* CONSIGNE: Recopiez, s'il vous plaît, chaque ligne de toutes les entrées ci-dessous, sans rien y modifier.

* DONNÉES FOURNIES:
--------------------------------
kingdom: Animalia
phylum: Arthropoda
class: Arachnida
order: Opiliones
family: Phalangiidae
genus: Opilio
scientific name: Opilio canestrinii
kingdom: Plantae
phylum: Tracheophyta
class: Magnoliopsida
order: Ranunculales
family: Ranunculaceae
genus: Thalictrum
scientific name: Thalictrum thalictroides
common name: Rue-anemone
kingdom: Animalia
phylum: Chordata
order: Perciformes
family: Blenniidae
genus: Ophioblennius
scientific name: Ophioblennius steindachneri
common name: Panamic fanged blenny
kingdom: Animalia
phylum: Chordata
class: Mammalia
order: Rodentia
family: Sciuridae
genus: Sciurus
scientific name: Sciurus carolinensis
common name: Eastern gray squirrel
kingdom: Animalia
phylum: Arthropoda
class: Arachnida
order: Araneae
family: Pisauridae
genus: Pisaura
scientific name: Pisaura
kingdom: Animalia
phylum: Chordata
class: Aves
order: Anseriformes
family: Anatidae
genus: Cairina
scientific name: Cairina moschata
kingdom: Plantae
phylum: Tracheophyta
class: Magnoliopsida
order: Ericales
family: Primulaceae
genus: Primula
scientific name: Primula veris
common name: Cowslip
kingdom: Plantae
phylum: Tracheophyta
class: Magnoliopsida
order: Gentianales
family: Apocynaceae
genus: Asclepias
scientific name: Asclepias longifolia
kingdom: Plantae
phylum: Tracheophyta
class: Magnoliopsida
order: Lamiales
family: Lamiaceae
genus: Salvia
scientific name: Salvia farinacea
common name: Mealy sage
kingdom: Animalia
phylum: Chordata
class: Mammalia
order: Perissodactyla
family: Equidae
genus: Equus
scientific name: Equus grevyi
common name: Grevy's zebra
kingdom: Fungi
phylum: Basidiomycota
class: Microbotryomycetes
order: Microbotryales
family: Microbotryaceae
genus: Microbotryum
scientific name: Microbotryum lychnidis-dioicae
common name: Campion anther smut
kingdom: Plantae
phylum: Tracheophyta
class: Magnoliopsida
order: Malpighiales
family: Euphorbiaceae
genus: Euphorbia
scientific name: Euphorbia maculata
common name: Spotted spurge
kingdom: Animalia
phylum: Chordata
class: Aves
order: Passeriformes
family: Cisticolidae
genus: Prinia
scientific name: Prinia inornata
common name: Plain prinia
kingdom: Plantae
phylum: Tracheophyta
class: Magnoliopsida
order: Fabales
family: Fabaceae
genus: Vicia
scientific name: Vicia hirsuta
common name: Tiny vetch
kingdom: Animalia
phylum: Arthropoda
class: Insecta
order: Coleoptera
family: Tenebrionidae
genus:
--------------------------------
* RÉPONSE:
kingdom: Animalia
phylum: Arthropoda
class: Arachnida
order: Opiliones
family: Phalangiidae
genus: Opilio
scientific name: Opilio canestrinii
kingdom: Plantae
phylum: Tracheophyta
class: Magnoliopsida
order: Ranunculales
family: Ranunculaceae
genus: Thalictrum
scientific name: Thalictrum thalictroides
common name: Rue-anemone
kingdom: Animalia
phylum: Chordata
order: Perciformes
family: Blenniidae
genus: Ophioblennius
scientific name: Ophioblennius steindachneri
common name: Panamic fanged blenny
kingdom: Animalia
phylum: Chordata
class: Mammalia
order: Rodentia
family: Sciuridae
genus: Sciurus
scientific name: Sciurus carolinensis
common name: Eastern gray squirrel
kingdom: Animalia
phylum: Arthropoda
class: Arachnida
order: Araneae
family: Pisauridae
genus: Pisaura
scientific name: Pisaura
kingdom: Animalia
phylum: Chordata
class: Aves
order: Anseriformes
family: Anatidae
genus: Cairina
scientific name: Cairina moschata
kingdom: Plantae
phylum: Tracheophyta
class: Magnoliopsida
order: Ericales
family: Primulaceae
genus: Primula
scientific name: Primula veris
common name: Cowslip
kingdom: Plantae
phylum: Tracheophyta
class: Magnoliopsida
order: Gentianales
family: Apocynaceae
genus: Asclepias
scientific name: Asclepias longifolia
kingdom: Plantae
phylum: Tracheophyta
class: Magnoliopsida
order: Lamiales
family: Lamiaceae
genus: Salvia
scientific name: Salvia farinacea
common name: Mealy sage
kingdom: Animalia
phylum: Chordata
class: Mammalia
order: Perissodactyla
family: Equidae
genus: Equus
scientific name: Equus grevyi
common name: Grevy's zebra
kingdom: Fungi
phylum: Basidiomycota
class: Microbotryomycetes
order: Microbotryales
family: Microbotryaceae
genus: Microbotryum
scientific name: Microbotryum lychnidis-dioicae
common name: Campion anther smut
kingdom: Plantae
phylum: Tracheophyta
class: Magnoliopsida
order: Malpighiales
family: Euphorbiaceae
genus: Euphorbia
scientific name: Euphorbia maculata
common name: Spotted spurge
kingdom: Animalia
phylum: Chordata
class: Aves
order: Passeriformes
family: Cisticolidae
genus: Prinia
scientific name: Prinia inornata
common name: Plain prinia
kingdom: Plantae
phylum: Tracheophyta
class: Magnoliopsida
order: Fabales
family: Fabaceae
genus: Vicia
scientific name: Vicia hirsuta
common name: Tiny vetch
kingdom: Animalia
phylum: Arthropoda
class: Insecta
order: Coleoptera
family: Tenebrionidae
genus:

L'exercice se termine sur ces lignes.